Wednesday, January 9, 2008

Vinnie and Abraham, by Dawn Fitzgerald.

Illus. by Catherine Stock

During the Civil War, Vinnie Ream, a young girl of fourteen finds employment at the Post Office but longs to create sculpture. She approaches Clark Mills, a famous sculptor who is impressed by her talent and hires her as his apprentice. Soon she is creating sculptures of congressmen and earns the chance to sculpt Abraham Lincoln. Following Lincoln's assasination, she wins a commission from Congress to create a statue for the Capitol rotunda. This is a remarkable true story of a young girl's talent and perseverance as well as a time period when women were gaining opportunities and recognition.

Grades 3-5


Brucie said...

Second.
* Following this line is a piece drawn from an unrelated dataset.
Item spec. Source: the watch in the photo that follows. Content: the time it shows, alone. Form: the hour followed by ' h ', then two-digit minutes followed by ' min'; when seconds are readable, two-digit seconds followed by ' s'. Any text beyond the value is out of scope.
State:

Here's a well-told story about a young woman who is virtually unknown in history. The illustrations are not geared to use with a large group, but the text should stand alone as a rea-aloud. A nice section called "Resources" lists books and websites. An examination of Vinnie's life could lead to research about other young poeple who have accomplished great things.

daf said...

This is a well told account of a young woman who made a name for herself, when women were not to be noticed. A great story for women's history and for post civil war history. A woman with guts and perserverance. Art teachers need to be made aware of this wonderful book.

Karen Gavigan said...

Fascinating story that will inspire young female readers escpecially. A great tie-in for history and art classes.